The task: The whole listing below is to be copied exactly, with every picture left out.

┌──

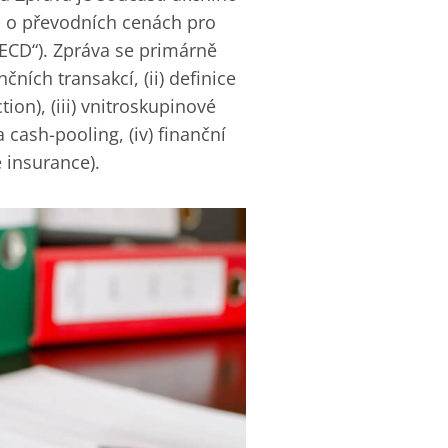
o převodních cenách pro
ECD“). Zpráva se primárně
ních transakcí, (ii) definice
tion), (iii) vnitroskupinové
cash-pooling, (iv) finanční
e insurance).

└──

Written solution:
o převodních cenách pro
ECD“). Zpráva se primárně
ních transakcí, (ii) definice
tion), (iii) vnitroskupinové
cash-pooling, (iv) finanční
e insurance).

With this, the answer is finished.